> **Blok Teks**
Kita telah berada di
penghujung tahun 2013. Bersiap menapaki 2014. Hanya tersisa beberapa jam saja.
Beberapa jam yang mungkin bisa kau isi dengan sesuatu yang bermakna. Aku
sendiri sebenarnya ingin menulis sepanjang waktu yang tersisa tahun ini (yang
hanya beberapa jam lagi).
Tapi apa boleh buat. Aku punya tanggung jawab lain. Hingga dengan terpaksa
menjadikan menulis aktivitas nomor sekian hari ini (kecuali menulis angka tentu saja :))
Disela-sela waktu yang
sempit ini, bolehlah sejenak aku menoleh ke belakang. Melongok sekilas kehidupanku sepanjang tahun
ini. Apa yang istimewa? Apa yang luar biasa? Sayangnya tidak ada jawaban yang
membahagiakan. Kurva hidupku datar, mengambang
begitu saja. Aku hanya bisa menghela napas mengingat kembali resolusi 2013 yang
berselimut debu. Lagi-lagi aku gagal mendisiplinkan diri. Selalu begitu. Tidak
berubah dari tahun ke tahun. Kusadari itu itulah titik kelemahanku. Aku selalu suka menunda-nunda, tidak gigih
melebihkan usaha, dan terlalu pesimis. Tiga hal yang menjadi masalah terbesar
dalam hidupku.

> **Materi yang Ditampilkan**
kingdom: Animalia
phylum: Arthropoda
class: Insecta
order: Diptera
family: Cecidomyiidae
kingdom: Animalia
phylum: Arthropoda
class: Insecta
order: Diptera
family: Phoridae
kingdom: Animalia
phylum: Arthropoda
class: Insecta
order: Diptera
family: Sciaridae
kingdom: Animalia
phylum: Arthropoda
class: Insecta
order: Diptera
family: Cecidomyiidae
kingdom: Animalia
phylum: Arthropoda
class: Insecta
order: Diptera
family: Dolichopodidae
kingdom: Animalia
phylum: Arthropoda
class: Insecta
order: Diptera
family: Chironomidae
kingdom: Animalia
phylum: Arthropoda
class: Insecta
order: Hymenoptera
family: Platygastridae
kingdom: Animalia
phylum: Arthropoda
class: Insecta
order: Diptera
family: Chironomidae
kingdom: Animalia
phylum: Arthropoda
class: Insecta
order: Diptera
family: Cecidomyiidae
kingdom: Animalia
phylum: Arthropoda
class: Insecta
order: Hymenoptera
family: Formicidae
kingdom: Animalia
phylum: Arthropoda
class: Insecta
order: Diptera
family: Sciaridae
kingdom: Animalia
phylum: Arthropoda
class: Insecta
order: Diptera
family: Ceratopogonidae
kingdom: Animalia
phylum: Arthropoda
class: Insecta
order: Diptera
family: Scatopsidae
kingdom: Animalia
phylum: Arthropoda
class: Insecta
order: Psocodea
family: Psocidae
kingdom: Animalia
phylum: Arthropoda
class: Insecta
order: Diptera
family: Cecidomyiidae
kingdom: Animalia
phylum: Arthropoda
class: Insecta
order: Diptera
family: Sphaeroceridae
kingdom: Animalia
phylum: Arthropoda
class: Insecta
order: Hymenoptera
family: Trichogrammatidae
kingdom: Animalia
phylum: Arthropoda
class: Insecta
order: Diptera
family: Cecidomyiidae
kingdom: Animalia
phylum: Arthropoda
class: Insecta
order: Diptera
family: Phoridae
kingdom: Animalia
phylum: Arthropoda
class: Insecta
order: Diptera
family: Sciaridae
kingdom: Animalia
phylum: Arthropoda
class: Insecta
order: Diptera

> **Tugas untuk Diselesaikan**
Dalam teks refleksi akhir tahun 2013, apa tiga hal yang disebut sebagai masalah terbesar dalam hidup penulisnya? Materi tersebut sama sekali tidak berperan di sini.

> **Hasil Pengerjaan**
Selalu suka menunda-nunda, tidak gigih melebihkan usaha, dan terlalu pesimis.